Rheology (from the Greek ρειν, “to flow”) is the study of the properties of materials that determine how they flow in response to applied forces. The quantities that characterize the internal state of a flowing material are the stress (the force per unit area acting on internal surfaces) and the strain rate (the rate at which the flow velocity varies from point to point). The mathematical relation between the two is called the “rheology” of the material. Rheology is a critical issue for numerous industrial and natural processes spanning a huge range of spatial and temporal scales.  Understanding and controlling the rheology of complex fluids is essential for industrial products with hundreds of billions of euros in annual sales, like processed food, cosmetics, paint, polymers, and glass.  It is also essential for predicting the effect of forming processes on the engineering properties of the metallic or ceramic pieces and to optimize the combination of thermal and mechanical processes used in their fabrication. The rheology of rocks is an essential parameter for the dynamics of our planet. On a global scale, the most important evidence for the complex rheology of the silicate Earth is plate tectonics, which corresponds to a highly heterogeneous and localized deformation of the Earth’s surface in response to global mantle convection. Complex rheology is a necessary condition  for producing strain localization. The “Grand Challenge” is to understand how the different factors that determine the rheology of rocks work together to influence large-scale dynamics of our planet. Rheology is also a critical parameter in many fields of Earth Sciences that have a direct societal impact. Estimating earthquakes and tsunami hazard depends essentially on our knowledge of faults rheology. Establishment of safe natural reservoirs for chemical and radioactive waste is contingent on our ability to predict the deformation of these reservoirs and its effect on their sealing capacity over long time spans.
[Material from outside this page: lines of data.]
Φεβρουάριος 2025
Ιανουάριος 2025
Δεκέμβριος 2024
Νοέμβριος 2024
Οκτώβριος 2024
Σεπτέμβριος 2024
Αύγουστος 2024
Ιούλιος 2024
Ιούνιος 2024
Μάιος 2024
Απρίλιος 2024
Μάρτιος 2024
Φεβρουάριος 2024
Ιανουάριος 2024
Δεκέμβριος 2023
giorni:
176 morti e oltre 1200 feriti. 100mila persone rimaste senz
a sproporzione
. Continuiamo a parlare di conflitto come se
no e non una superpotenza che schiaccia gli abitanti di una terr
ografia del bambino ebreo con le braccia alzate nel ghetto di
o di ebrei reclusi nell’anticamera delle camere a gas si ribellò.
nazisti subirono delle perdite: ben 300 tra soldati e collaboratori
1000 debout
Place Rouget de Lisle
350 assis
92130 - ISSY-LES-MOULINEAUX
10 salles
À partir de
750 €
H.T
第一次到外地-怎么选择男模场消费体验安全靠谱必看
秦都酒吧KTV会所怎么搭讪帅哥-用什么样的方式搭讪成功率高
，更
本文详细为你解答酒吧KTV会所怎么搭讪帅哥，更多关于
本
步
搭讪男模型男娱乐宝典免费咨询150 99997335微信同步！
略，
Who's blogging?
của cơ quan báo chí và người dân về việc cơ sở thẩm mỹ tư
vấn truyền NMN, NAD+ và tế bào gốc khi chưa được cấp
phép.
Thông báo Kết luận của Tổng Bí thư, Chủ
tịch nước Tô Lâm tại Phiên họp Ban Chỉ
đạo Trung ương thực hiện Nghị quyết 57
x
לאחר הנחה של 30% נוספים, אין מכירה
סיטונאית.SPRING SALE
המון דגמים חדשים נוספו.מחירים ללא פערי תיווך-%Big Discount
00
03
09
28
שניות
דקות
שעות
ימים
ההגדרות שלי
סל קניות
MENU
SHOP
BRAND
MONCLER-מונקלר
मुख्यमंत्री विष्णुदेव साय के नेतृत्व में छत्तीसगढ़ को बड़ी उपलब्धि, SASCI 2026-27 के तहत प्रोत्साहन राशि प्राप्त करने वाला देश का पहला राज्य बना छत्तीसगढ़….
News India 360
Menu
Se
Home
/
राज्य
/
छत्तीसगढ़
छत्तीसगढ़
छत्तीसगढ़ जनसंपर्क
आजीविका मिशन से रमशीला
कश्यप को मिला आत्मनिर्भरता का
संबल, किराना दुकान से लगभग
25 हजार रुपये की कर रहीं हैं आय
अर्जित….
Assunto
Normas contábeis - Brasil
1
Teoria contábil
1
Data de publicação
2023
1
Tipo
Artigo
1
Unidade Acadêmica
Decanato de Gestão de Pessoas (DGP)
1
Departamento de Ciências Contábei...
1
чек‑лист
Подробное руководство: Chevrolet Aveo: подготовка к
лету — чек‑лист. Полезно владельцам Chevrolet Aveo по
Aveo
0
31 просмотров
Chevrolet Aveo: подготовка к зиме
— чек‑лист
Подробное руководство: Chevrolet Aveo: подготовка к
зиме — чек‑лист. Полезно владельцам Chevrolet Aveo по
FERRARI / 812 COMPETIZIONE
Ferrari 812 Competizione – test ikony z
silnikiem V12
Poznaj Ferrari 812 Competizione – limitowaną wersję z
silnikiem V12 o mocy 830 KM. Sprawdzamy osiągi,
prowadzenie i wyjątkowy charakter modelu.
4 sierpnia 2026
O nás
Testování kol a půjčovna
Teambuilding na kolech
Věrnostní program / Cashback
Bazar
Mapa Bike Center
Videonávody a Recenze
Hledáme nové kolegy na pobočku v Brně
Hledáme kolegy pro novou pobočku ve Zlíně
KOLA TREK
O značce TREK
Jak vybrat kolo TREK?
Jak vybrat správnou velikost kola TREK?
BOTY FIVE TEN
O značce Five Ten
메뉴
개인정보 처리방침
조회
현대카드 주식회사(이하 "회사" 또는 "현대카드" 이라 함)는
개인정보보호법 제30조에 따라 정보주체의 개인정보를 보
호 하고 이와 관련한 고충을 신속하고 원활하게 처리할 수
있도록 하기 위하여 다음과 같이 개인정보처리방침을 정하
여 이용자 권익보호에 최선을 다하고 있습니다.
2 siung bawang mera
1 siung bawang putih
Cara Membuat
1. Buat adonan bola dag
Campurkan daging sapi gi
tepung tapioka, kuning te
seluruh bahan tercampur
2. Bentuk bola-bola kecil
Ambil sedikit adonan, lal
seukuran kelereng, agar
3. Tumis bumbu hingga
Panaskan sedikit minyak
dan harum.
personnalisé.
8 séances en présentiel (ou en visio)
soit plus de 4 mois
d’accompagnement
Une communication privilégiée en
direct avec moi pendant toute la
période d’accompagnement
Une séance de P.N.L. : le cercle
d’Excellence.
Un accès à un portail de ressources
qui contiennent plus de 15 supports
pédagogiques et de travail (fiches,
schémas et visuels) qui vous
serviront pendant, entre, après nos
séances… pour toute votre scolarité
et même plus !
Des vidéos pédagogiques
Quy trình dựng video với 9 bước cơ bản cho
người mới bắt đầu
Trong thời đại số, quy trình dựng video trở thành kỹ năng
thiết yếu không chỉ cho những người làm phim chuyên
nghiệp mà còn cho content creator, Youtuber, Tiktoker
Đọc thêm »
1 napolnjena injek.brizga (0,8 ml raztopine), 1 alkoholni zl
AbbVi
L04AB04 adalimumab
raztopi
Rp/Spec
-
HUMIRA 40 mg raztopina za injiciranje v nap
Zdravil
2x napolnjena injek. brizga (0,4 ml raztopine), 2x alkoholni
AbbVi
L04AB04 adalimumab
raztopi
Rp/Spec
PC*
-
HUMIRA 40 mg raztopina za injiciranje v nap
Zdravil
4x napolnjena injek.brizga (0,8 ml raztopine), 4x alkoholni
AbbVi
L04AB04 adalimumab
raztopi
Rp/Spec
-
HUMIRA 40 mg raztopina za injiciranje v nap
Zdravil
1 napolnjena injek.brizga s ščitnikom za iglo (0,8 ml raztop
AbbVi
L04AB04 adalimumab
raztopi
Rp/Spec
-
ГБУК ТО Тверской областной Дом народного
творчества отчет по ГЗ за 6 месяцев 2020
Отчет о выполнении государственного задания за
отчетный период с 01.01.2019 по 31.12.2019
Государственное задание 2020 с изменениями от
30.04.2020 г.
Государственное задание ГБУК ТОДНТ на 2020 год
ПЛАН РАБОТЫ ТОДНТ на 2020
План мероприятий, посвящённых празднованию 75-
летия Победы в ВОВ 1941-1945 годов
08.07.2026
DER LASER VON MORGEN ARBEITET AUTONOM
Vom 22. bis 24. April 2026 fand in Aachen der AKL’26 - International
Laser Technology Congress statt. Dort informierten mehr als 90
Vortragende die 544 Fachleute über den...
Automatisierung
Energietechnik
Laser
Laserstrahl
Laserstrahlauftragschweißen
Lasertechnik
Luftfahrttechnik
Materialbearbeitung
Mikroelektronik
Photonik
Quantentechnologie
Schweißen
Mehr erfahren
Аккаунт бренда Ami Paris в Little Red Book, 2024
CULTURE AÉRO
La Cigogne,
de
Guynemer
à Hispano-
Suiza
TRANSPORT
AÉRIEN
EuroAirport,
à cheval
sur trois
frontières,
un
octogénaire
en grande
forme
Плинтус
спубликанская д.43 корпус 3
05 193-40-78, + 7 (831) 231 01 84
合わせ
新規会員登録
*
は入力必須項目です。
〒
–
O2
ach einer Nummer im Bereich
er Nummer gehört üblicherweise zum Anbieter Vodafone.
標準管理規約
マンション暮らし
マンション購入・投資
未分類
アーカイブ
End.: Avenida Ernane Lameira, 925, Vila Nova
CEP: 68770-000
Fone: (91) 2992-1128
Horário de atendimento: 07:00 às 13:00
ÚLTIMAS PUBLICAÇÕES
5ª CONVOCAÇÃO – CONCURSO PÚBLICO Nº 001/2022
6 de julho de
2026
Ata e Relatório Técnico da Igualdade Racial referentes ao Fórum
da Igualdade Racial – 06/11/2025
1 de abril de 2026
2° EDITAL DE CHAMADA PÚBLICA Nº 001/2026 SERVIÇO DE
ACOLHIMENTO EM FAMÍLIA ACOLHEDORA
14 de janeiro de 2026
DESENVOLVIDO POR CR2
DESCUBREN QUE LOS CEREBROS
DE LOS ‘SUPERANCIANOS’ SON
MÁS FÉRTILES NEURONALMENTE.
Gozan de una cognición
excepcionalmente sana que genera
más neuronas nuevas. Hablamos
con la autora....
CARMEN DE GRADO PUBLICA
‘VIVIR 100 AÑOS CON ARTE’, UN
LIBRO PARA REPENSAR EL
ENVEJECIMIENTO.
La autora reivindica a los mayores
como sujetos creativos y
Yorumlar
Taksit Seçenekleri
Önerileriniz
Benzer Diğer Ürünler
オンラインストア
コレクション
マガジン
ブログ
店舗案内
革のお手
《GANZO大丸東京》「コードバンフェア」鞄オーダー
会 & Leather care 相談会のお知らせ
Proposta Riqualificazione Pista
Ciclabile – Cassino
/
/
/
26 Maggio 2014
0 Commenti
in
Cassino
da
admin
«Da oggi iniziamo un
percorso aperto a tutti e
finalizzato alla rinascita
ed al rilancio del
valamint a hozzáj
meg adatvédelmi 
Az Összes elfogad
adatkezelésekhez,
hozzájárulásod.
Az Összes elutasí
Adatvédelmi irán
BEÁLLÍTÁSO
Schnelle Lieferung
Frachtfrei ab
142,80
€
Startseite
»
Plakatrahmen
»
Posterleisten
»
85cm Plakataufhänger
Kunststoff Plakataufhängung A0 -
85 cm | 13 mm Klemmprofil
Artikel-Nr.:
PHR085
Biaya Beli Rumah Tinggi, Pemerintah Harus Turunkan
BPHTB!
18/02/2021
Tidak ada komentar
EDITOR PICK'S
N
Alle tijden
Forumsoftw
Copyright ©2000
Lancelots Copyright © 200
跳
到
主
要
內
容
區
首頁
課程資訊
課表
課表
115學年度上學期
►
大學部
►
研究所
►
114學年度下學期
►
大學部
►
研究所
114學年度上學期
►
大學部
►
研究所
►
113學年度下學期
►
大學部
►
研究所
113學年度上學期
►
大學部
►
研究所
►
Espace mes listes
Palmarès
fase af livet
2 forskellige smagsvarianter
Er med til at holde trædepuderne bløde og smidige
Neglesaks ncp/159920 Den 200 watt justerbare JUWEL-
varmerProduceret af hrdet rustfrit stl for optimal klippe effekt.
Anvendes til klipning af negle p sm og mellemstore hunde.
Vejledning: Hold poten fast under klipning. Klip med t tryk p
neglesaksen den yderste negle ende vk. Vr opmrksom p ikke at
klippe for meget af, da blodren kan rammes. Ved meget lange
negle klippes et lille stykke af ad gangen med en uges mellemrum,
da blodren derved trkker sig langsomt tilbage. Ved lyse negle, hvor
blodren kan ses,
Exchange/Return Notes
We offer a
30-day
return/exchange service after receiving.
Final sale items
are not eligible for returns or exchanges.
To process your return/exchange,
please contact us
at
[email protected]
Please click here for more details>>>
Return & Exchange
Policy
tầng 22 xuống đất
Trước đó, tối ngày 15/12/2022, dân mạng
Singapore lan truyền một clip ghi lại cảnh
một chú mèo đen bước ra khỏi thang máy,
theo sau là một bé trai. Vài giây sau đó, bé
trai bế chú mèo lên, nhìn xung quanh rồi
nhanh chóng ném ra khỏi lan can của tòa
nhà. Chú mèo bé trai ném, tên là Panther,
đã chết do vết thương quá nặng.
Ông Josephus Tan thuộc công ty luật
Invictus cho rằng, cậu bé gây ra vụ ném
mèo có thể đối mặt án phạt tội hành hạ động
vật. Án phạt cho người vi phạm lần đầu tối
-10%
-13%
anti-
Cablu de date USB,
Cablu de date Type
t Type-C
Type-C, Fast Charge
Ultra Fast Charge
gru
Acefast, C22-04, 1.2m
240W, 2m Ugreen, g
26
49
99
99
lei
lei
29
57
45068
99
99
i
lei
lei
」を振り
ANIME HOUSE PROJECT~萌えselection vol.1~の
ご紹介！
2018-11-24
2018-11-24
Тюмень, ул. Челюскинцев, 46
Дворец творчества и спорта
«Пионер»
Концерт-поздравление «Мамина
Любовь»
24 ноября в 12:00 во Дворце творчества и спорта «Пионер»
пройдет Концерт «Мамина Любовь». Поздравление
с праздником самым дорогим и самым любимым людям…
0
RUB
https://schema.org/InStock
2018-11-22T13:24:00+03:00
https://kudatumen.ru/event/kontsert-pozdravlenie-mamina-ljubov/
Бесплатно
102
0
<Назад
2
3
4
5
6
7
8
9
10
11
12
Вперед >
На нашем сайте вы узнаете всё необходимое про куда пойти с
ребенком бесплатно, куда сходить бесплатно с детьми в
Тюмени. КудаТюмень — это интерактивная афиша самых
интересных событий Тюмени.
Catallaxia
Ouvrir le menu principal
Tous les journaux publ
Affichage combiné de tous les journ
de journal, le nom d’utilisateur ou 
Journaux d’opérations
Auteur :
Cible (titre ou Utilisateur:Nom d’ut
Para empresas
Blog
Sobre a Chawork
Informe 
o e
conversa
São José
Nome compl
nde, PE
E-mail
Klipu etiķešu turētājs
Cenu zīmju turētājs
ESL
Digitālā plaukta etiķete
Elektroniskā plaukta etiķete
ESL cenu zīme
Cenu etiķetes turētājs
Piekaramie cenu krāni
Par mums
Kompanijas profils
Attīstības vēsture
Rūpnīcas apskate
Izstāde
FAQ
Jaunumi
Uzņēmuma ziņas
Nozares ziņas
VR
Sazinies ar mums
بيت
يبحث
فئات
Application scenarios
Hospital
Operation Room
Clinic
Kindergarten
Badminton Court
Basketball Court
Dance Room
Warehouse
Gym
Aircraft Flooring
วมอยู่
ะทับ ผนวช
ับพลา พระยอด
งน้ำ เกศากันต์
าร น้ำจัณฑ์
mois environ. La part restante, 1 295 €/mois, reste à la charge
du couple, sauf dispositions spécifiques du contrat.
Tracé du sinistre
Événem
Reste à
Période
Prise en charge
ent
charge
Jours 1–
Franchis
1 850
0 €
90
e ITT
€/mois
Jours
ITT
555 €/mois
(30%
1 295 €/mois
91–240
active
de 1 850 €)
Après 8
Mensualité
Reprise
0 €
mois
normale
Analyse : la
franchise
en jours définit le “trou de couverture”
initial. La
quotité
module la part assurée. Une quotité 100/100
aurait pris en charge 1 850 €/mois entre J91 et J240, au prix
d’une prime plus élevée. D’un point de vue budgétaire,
Interactions between deformation and fluids are also a fundamental parameter in energy production, both for the extraction of fossil fuels and for the development of clean energy production methods, like geothermal.

CREEP proposes an  interdisciplinary and multiscale approach to study the origin of rheological complexity in Earth and analogous materials and how it controls the dynamics of our planet, including natural and human-induced seismicity, and affects a large range of industrial applications, from energy production and waste storage to production of high-performance glasses.

The primary objectives of CREEP are:

1.  to  advance our understanding of the complex rheology of Earth and industrial materials and its consequences to our planet dynamics, including natural and induced seismicity, to the production of fossil or renewable energy production, or on industrial applications using a fully multidisciplinary approach (mineral physics, petrology, seismology, geodynamics) spanning the whole range of spatial scales involved, from the nanoscale to global mantle dynamics;

2. to train 16 early-stage researchers (ESRs) in state-of-the-art concepts and leading-edge research techniques that are essential to study the rheological behaviour of complex materials and their consequences to a large variety of Earth and industrial processes, while providing them strong career-management skills and solid professional connections;

3. to increase the impact and international visibility of European research by establishing a long-term synergistic partnership among 10 internationally recognized academic research teams in complementary fields of Earth Sciences, one non-profit organization, and 10 industrial partners.